Marketing pensions – Why the financial services sector has got it all wrong
Pensions. They’re hardly the most popular buy in the world, and no wonder. The arguments presented by advertisers miss the mark by miles.
Whats in a name?
It all starts with the name, and it’s toxic. A ‘pension’ is a boring, expensive thing, something we feel we should have but resent buying. After all, if we die before we retire, all that saving is a total waste of money. If it was my job to stir the sector up, the first thing I’d do is change the name. Forget pension and its negative connotations. Call it a ‘Fun Fund’ instead, just for argument’s sake – something that lets people carry on doing the things they love after retirement.
Pensions marketing imagery appeals to the wrong audience
Then there’s the imagery. Those cheesy photos of immaculate-looking white haired couples toasting each other against exotic backdrops, or mucking about on golf courses and boats, don’t fool anyone. Ageing is not aspirational. Nobody actually looks forward to being old. A lot of people dread it, and the last thing they need is to be reminded about it.
But it’s the target audience side of things that really baffles me. Surely any marketer worth their salt would take a long, hard look at their audience before coming up with a targeted proposition? In the case of pensions, the target audience isn’t retired people. It’s young people, and you don’t persuade them to make buying decisions using imagery of old folk. To many younger people, pensioners might as well be aliens – they’re so utterly different, so totally foreign, so ‘other’.

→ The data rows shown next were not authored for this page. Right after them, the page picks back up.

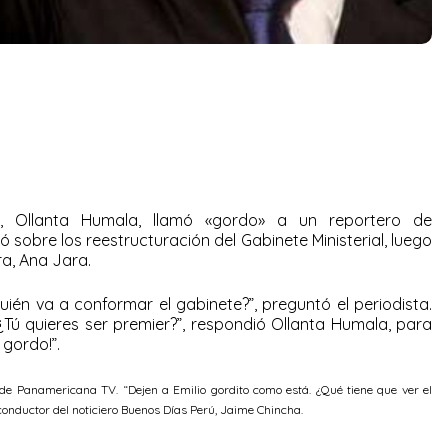
a, Ollanta Humala, llamó «gordo» a un reportero de
sobre los reestructuración del Gabinete Ministerial, luego
ra, Ana Jara.
ién va a conformar el gabinete?”, preguntó el periodista.
¿Tú quieres ser premier?”, respondió Ollanta Humala, para
gordo!”.
 de Panamericana TV. “Dejen a Emilio gordito como está. ¿Qué tiene que ver el
 conductor del noticiero Buenos Días Perú, Jaime Chincha.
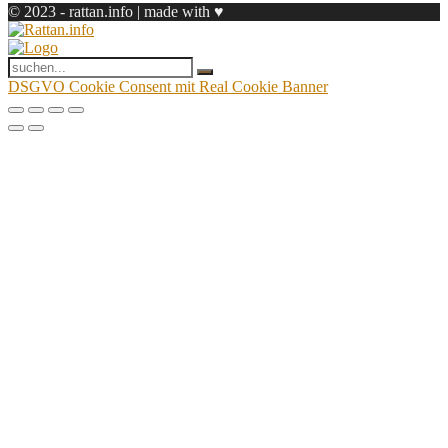
© 2023 - rattan.info | made with ♥
DSGVO Cookie Consent mit Real Cookie Banner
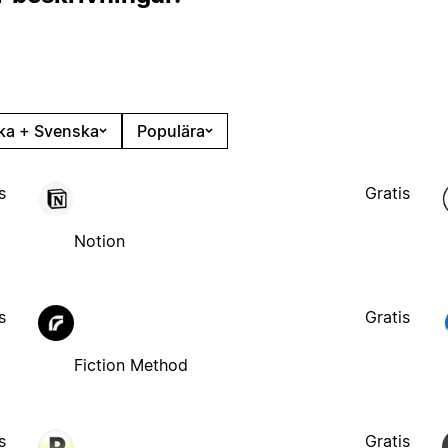
ka + Svenska
Populära
s
Gratis
Notion
s
Gratis
Fiction Method
s
Gratis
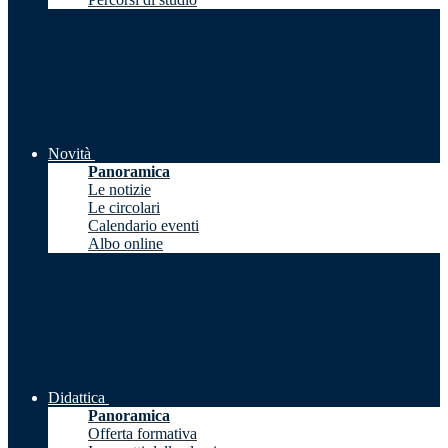
Novità
Panoramica
Le notizie
Le circolari
Calendario eventi
Albo online
Didattica
Panoramica
Offerta formativa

The people who should be investing in pensions do not embrace the current marketing messages they’re being fed, nor should we expect them to. What’s the solution? It’s simple, isn’t it? Why not use imagery of young people having a wonderful time? Then you’d appeal directly to them, making it clear they can keep the good times going ad infinitum thanks to their Fun Fund. Your copy would reflect the same powerful message.
Does that make sense or have I gone mad? Comments are welcome, especially from people who work in the financial services sector!